Le coup est rude : selon le Syndicat national de l’édition phonographique (Snep), le chiffre d’affaires du disque en France au premier semestre 2003, a été 524,7 millions d’euros, soit une baisse de 9% par rapport à la même période l’année dernière.
Sur les 78 millions d’unités vendues (un chiffre en baisse de 6,3%), on observe que les singles sont les plus sévèremment touchés (-17,4%), devant les albums (-5,5%). Du coup, l’essor du support DVD vidéo de musique est quasi-insolent dans ce contexte (+ 77,5%). A noter que les statistiques du Snep ne prennent pas en compte les ventes réalisées à travers les clubs ou les sites de vente de produits culturels.

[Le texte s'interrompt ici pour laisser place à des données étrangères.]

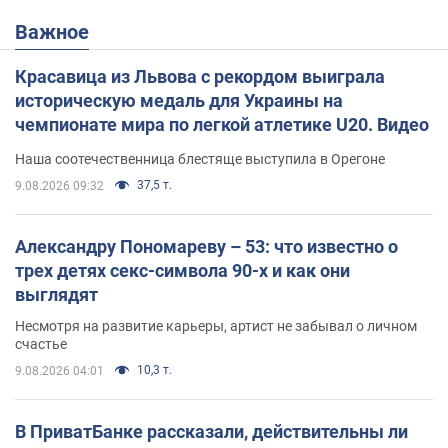
Важное
Красавица из Львова с рекордом выиграла
историческую медаль для Украины на
чемпионате мира по легкой атлетике U20. Видео
Наша соотечественница блестяще выступила в Орегоне
37,5 т.
9.08.2026 09:32
Александру Пономареву – 53: что известно о
трех детях секс-символа 90-х и как они
выглядят
Несмотря на развитие карьеры, артист не забывал о личном
счастье
10,3 т.
9.08.2026 04:01
В ПриватБанке рассказали, действительны ли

Pour expliquer cette contre-performance de la vente des supports physiques de musique, les professionnels de la musique avancent plusieurs motifs : l’affaiblissement de l’offre au cours du premier semestre 2003 (le premier semestre 2002 avait été marqué par la sortie des albums de Renaud et Patrick Bruel), la timidité de la politique de découvertes de nouveaux artistes (à l’exception – de taille – des noms issus des émissions de télé-réalité), et la baisse des investissements marketing et promotion. Mais le Snep dénonce évidemment le piratage à travers le téléchargement de fichiers musicaux sur des services P2P ou la pratique abusive de gravure de titres sur des CD vierges. En matière de matériel informatique, il est de plus en plus fréquent de vendre en pack un PC accompagné d’un graveur CD, voire DVD.
« Ces mauvais chiffres de la vente de disques interviennent sur fond de croissance des abonnements haut débit en France », constate Frédéric Patissier, chef de groupe du cabinet de consulting GfK France. Mais, constatate-t-il, « si le téléchargement illégal en France progresse, il est difficile de mesurer son impact réel ». Fin 2002, 16% de la population d’internautes indiquait avoir pour activité principale « le téléchargement de fichiers ». Toujours l’année dernière, une étude d’Ifop indiquait qu’un tiers des CD gravés constituait des copies de titres de musique. Autant de chiffres à prendre avec précaution, le phénomène de piratage semblant sous-estimé ou mal exposé dans les études consacrées à ce sujet en France.